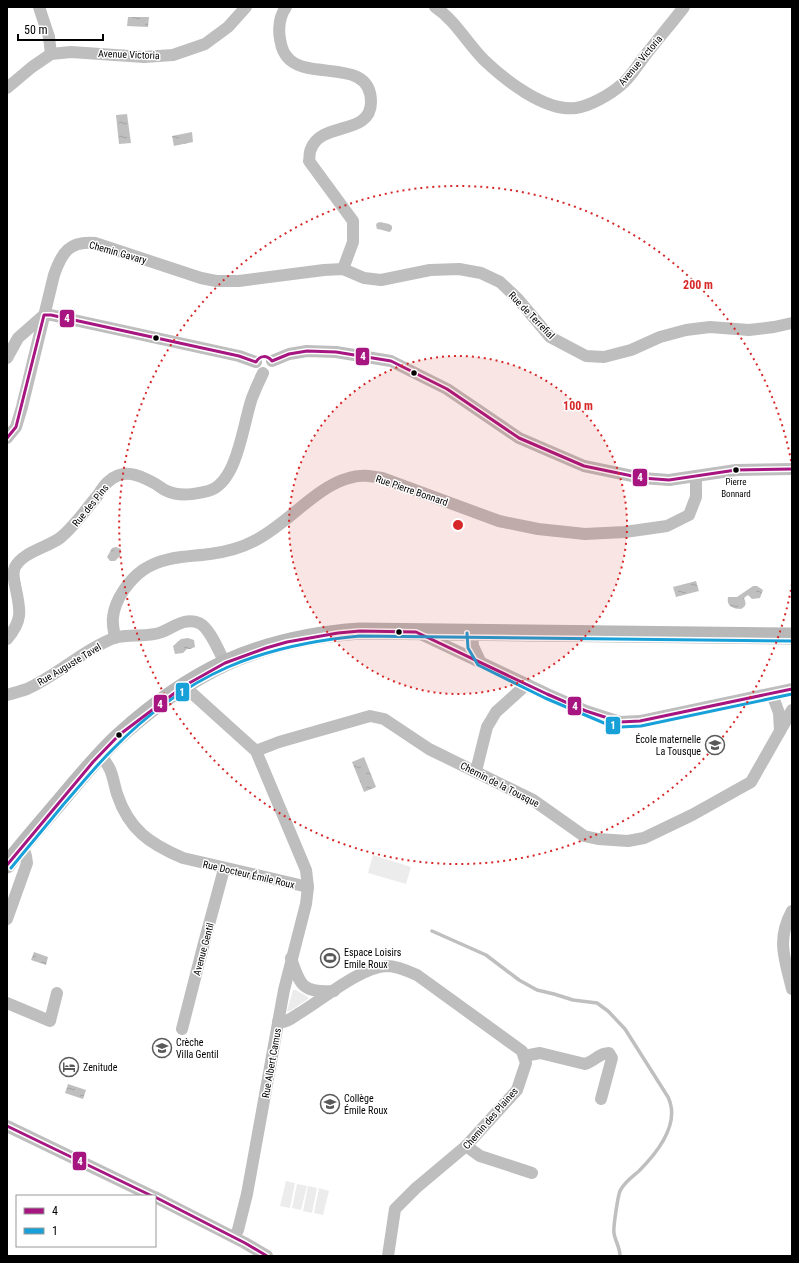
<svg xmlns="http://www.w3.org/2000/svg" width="799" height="1263" viewBox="0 0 799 1263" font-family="'Roboto Condensed',sans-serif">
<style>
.grass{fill:#ececec}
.water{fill:url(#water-ripples)}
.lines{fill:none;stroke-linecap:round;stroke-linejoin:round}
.stream{stroke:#bfbfbf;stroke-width:3.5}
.street{stroke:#bebebe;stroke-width:12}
.secondary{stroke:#b8b8b8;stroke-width:17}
.bus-1-casing{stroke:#fff;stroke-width:6}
.bus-2-casing{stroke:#fff;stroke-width:6}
.bus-1{stroke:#a61580;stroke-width:3}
.bus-2{stroke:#18a0d8;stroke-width:3}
.ring{fill:none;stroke:#d62828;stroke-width:2;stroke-dasharray:2 4}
.bus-dot{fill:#000;stroke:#fff;stroke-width:1.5}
.labels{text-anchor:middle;stroke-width:3;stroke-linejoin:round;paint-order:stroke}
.bus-label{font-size:9px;fill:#000;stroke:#fff}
.street-label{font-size:10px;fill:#000;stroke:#fff}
.poi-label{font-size:10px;fill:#000;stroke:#fff;text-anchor:start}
.centre{fill:#d62828;stroke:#fff;stroke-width:2}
.ring-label{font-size:12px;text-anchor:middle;font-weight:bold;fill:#d62828;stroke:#fff;stroke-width:3;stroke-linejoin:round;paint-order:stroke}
.line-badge{stroke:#fff;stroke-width:1.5}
.badge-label{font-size:11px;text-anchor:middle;font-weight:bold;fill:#fff}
</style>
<defs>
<pattern id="water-ripples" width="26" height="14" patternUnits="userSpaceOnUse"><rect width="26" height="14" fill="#bfbfbf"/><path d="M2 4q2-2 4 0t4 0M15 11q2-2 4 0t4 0" fill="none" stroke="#a2a2a2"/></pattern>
</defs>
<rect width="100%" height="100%" fill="#fff"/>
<g class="grass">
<polygon points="373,855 411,867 406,884 368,873"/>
<polygon points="293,990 296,990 308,997 308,999 290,1011 287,1011"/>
<polygon points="286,1181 295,1183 290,1208 280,1206"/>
<polygon points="297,1184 307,1186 301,1210 292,1208"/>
<polygon points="308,1186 317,1188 312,1213 303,1211"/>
<polygon points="319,1188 329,1191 323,1215 314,1213"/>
</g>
<g class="water">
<polygon points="128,17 149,17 148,27 127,26"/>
<polygon points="127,114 131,143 119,144 116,115"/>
<polygon points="192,132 193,142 174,146 172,136"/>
<path d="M 380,222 L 389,224 L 392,226 L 392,229 L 390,232 C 387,232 381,229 377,229 L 376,225 L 377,223 Z"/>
<polygon points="116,547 121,549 120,556 115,561 110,561 107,557 112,548"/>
<polygon points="696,581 699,591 676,597 673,587"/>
<path d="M 753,586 L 757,586 L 763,590 L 760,598 L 752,599 L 748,595 L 744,598 C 746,603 747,606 741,609 C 733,609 726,606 728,597 L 737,597 Z"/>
<polygon points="188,638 194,640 195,647 190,649 187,649 183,653 175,654 173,646 181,639"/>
<polygon points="364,757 376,787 364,792 352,762"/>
<polygon points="34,952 48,957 46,965 31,960"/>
<polygon points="68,1084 86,1090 83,1099 65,1093"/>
</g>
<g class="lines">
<path class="stream" d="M 432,931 L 486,955 L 519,980 L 537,990 L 554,994 L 573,1000 L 597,1003 L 608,1011 L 625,1029 L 668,1097 C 681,1124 657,1153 639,1171 C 632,1177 624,1182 620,1191 C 618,1196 613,1227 614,1233 C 615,1241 620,1247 620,1256"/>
<g class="street">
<polyline points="39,7 49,37 51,54"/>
<path d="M 286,7 C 279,17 278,27 280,39 C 281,46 284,55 290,60 C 313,80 371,58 371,102 C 371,136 321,121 311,149 C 309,152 310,157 309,161 L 353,221 L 353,242 L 343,269"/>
<path d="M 435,7 C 455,20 467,43 484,60 C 505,80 545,112 576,108 C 590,106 611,94 621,85 C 630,78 637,66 644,57 C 657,40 671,24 684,7"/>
<polyline points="7,88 32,67 51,54 71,52 144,57 173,55 205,44 228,27 246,7"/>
<polyline points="44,315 51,315 239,356 256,362"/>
<polyline points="7,358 18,338 44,315"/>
<polyline points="272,361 289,354 307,351 336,352 391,361 447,389 519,438 584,466 642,478 669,480 736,470 792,469"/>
<path d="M 7,438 L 16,427 L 22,407 L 54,275 C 62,252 69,241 95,243 L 201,278 L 216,281 L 239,281 L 324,270 L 343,269 L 364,278 L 381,280 L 430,270 L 459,269 L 481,273 L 500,282 L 518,299 L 550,337 L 586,356 L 604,357 L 631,350 L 660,337 L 686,330 L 710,327 L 749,330 L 774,327 L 792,323"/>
<polyline points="472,633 473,646 480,661"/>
<polyline points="421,634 547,694 586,711 620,722 640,721 792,689"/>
<path d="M 115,638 C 114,631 112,624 113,617 C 115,599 129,580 143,570 C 163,556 188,557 210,554 C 225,552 241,548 254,541 C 287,525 315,487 349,478 C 360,474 371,476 382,478 L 499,521 L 538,529 L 585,534 L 625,532 L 667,526 L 689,515 L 696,497 L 696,476"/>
<path d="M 7,639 C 24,619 20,609 15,585 C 14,579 12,573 15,567 C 23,552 46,548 60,538 C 75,526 86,509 98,495 C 101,490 105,484 109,481 C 124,468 139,475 154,483 C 158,485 162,489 167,491 C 180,497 195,494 208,491 C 238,483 243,423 252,398 C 255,390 259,381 263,373"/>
<polyline points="184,686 256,751 306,870 308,887 306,904 284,990 247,1194 238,1230 234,1237"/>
<polyline points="772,694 779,713 780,731"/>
<path d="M 7,695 C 14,693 21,691 27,689 C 58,675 83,650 114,638 C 129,633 148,638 162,632 C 174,627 185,617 199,623 C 210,628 219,652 225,663"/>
<polyline points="256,751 279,742 370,716 384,719 429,749 533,800 584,836 598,839 628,841 644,838 692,815 751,782 792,710"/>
<path d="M 100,755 C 113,769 112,777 117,794 C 129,830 150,844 183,858 L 308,887"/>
<polyline points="476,771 487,727 496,712 527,684"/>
<path d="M 792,911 C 776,940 785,960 792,989"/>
<polyline points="7,919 27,863 26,856 22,846"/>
<path d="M 291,958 C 300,986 303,993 334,991"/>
<polyline points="7,1003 50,1021 57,993"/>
<path d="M 278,1022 C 286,1023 292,1018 298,1014 C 322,1000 360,967 387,966 C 397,966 408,971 417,975 L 522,1051 L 526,1063 L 517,1090 L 466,1146 L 416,1188 L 395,1209 L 388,1256"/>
<polyline points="182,1029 204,943 224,869"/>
<path d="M 524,1056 L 540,1053 L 585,1064 C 595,1061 599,1053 609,1053 L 612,1058 L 601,1099"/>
<polyline points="7,1126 152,1196"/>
<polyline points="466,1146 480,1156 532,1173"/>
<polyline points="155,1197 245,1243 267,1256"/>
</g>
<path class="secondary" d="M 7,865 C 26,840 47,817 67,793 C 84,773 101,752 120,735 C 151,707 187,681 225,663 C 267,644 314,634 360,631 L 792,636"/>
<defs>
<g id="bus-1">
<path d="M 7,438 L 16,427 L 44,315 L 51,315 L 239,356 L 256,362 C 260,355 267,355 272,361 L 289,354 L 307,351 L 336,352 L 391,361 L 447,389 L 519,438 L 584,466 L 642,478 L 669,480 L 736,470 L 792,469"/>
<polyline points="7,865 93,762 119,735 184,686 225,663 266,648 287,642 338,633 360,631 416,632 547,694 586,711 620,722 640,721 792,689"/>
<polyline points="7,1126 152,1196"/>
<polyline points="155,1197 245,1243 267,1256"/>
</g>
<g id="bus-2">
<polyline points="467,633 468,648 478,665 545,698 604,723 620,727 641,726 792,694"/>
<path d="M 11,868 C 28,847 46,826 63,805 C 79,787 94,768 111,751 C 144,717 185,686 228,667 C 270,649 315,640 360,636 L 792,641"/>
</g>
</defs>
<use href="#bus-1" class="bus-1-casing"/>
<use href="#bus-2" class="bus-2-casing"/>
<use href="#bus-1" class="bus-1"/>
<use href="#bus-2" class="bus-2"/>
</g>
<circle cx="458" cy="525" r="169" fill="#d62828" fill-opacity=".12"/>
<g class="ring">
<circle cx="458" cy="525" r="169"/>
<path d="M792 584A339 339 0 1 1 792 466"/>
</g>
<defs>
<symbol id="school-ring" viewBox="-11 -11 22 22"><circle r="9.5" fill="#fff" stroke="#595959" stroke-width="1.5"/><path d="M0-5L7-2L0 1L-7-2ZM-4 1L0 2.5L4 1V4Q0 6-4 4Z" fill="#595959"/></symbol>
<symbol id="stadium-ring" viewBox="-11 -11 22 22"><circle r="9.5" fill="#fff" stroke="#595959" stroke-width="1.5"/><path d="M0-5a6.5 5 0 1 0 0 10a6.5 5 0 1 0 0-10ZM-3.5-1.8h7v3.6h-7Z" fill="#595959"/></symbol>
<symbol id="hotel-ring" viewBox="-11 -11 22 22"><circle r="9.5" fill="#fff" stroke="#595959" stroke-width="1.5"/><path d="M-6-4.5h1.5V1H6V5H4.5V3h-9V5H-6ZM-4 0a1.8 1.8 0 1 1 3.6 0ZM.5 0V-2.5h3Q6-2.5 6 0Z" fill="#595959"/></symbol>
</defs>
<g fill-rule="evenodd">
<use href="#school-ring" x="704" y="734" width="22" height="22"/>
<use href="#stadium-ring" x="319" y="947" width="22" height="22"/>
<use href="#school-ring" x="151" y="1037" width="22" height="22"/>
<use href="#hotel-ring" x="58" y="1056" width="22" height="22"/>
<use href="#school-ring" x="319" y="1093" width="22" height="22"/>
</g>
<g class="bus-dot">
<circle cx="156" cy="338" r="3.5"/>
<circle cx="414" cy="373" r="3.5"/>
<circle cx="736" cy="470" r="3.5"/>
<circle cx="399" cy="632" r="3.5"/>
<circle cx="119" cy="735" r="3.5"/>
</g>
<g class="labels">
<g class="bus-label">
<text x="736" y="485">Pierre<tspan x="736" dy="12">Bonnard</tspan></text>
</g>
<g class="street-label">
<text transform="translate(129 54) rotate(2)" y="4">Avenue Victoria</text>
<text transform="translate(640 60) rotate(-50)" y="4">Avenue Victoria</text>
<text transform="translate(118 252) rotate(16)" y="4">Chemin Gavary</text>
<text transform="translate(532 315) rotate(46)" y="4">Rue de Terrefial</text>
<text transform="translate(412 490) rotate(19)" y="4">Rue Pierre Bonnard</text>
<text transform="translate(90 505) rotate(-51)" y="4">Rue des Pins</text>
<text transform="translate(69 664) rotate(-31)" y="4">Rue Auguste Tavel</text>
<text transform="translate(500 784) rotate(27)" y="4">Chemin de la Tousque</text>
<text transform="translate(249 874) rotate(13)" y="4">Rue Docteur Émile Roux</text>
<text transform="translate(203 949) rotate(-75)" y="4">Avenue Gentil</text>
<text transform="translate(271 1063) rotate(-80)" y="4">Rue Albert Camus</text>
<text transform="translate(490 1118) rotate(-49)" y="4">Chemin des Plaines</text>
</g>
<g class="poi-label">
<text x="701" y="743" text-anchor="end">École maternelle<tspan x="701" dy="12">La Tousque</tspan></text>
<text x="344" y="956">Espace Loisirs<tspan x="344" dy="12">Emile Roux</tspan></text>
<text x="176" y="1046">Crèche<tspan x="176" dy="12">Villa Gentil</tspan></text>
<text x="83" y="1071">Zenitude</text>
<text x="344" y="1102">Collège<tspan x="344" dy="12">Émile Roux</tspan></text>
</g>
</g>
<circle cx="458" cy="525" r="6" class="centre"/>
<g class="ring-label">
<text x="698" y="289">200 m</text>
<text x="578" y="410">100 m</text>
</g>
<g class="line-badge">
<rect x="59" y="309" width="16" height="19" rx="4" fill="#a61580"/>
<rect x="355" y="347" width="15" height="19" rx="4" fill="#a61580"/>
<rect x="632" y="468" width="16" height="19" rx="4" fill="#a61580"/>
<rect x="175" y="682" width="15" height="20" rx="4" fill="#18a0d8"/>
<rect x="153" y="694" width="15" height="19" rx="4" fill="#a61580"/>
<rect x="567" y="696" width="15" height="20" rx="4" fill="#a61580"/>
<rect x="605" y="716" width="16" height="19" rx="4" fill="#18a0d8"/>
<rect x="72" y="1151" width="15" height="20" rx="4" fill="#a61580"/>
</g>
<g class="badge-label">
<text x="67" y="322">4</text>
<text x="363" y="360">4</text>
<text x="640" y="481">4</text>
<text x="182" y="696">1</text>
<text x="160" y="708">4</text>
<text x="575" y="710">4</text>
<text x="613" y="729">1</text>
<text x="80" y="1165">4</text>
</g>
<rect width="799" height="1263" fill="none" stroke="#000000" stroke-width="16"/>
<rect x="16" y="1195" width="140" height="52" fill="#ffffff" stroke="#999999"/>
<rect x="24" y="1208" width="20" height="6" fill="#a61580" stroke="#999999"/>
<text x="52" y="1215" font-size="12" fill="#000000">4</text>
<rect x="24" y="1228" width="20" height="6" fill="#18a0d8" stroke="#999999"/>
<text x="52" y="1235" font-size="12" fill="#000000">1</text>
<path d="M18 34v6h85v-6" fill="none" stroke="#000000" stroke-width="2"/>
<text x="24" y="34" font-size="12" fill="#000000" stroke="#ffffff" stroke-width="3" paint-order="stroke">50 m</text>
</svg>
******
# [Requirement]
The word to find is "lines". Copy every line of the data that holds it.

# [Written solution]
.lines{fill:none;stroke-linecap:round;stroke-linejoin:round}
<g class="lines">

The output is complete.